By 1944, Hepburn was working for Dr. Hendrik Visser ’t Hooft, an anti-German leader, where she solidified her ties to the underground Resistance and doctors who helped forge identity papers. She raised money for the Resistance through illegal dance performances, called ‘black evenings’ because the windows were blacked out. The audiences weren’t allowed to make a sound at the end of the dance. 

She also delivered a Resistance newspaper by bicycle, which Audrey hid in her woolen socks. Oranjekrant (Orange paper) was written on paper half the size of a napkin. Audrey spoke English, so her employer, Dr. Visser ’t Hooft, asked her to carry messages and food to downed British pilots in 1944 when she was still a teenager.

Hepburn’s family even secretly sheltered an English pilot who’d been shot down over the Netherlands which, Matzen said, brought the dangers of the war home “to Audrey in a way a 15-year-old could never have expected.”

Hepburn’s son, Luca Dotti, has described her as a 'battle-hardened badass'.

“It was risky, he was a stranger in uniform, a savior,” he said. “Then I learned about the German law that if you were caught hiding an enemy, the whole family would be taken away.” The pilot was never discovered, however.

He told People that the stories Audrey Hepburn shared were chilling. "Mum was more than a steel-butterfly; she was a battle-hardened badass."

Food was scarce in 1944-45 - Hepburn’s slender figure is a result of malnourishment - as was heat and water.

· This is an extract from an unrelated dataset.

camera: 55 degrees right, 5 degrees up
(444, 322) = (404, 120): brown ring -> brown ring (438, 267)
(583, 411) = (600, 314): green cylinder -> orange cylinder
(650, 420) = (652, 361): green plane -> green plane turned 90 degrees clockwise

Her town was liberated by Allied troops in the spring of 1945. Hepburn and her family raced outside their house to find themselves at gunpoint. When Hepburn spoke English, the troops cheered: “Not only have we liberated a town, we have liberated an English girl!”

After the war, Hepburn continued to dance and found other ways to make money, including modeling. The young ballerina began landing small parts in movies - she walked across the street in Nederlands in Zeven Lessen (Dutch in Seven Lessons) and danced in Secret People. When she discovered that - at 5’ 7” - she was too tall for ballet, Audrey turned to acting and the stage full-time, performing in London West End musicals. By 1951, she’d landed a role in Broadway’s Gigi. 

Her mother was denied entry to the US because of her previous support for the Nazis.

“For all that she would become,” the author writes, “Academy Award-winning actress, Givenchy fashion plate and international jet setter so at home on the Riviera or in Rome or Paris, the war years remained all too close.”

Truman Capote, who wrote the novel Breakfast at Tiffany's, initially wanted Maryln Monroe to star as Holly Golightly, a call girl, but the character was altered to be a more suitable fit to Audrey Hepburn’s image and strengths as an actress. (Both dated JFK and sang ‘Happy Birthday’ to the president at various times, although few remember Hepburn’s rendition.)

In the latter part of her life, Hepburn dedicated herself to  humanitarian work from the 1970s through to her death from cancer at age, working as a UNICEF Goodwill Ambassador and earning the US Presidential Medal of Freedom. She wasn't just a figurehead. Audrey visited dangerous including having witnessed what her son described as 'hell on earth' in Somalia, facing bombs and bullets.

To this day, women still show up at Tiffany’s with bags of pastries to pay tribute to Hepburn’s life and her unforgettable film performance.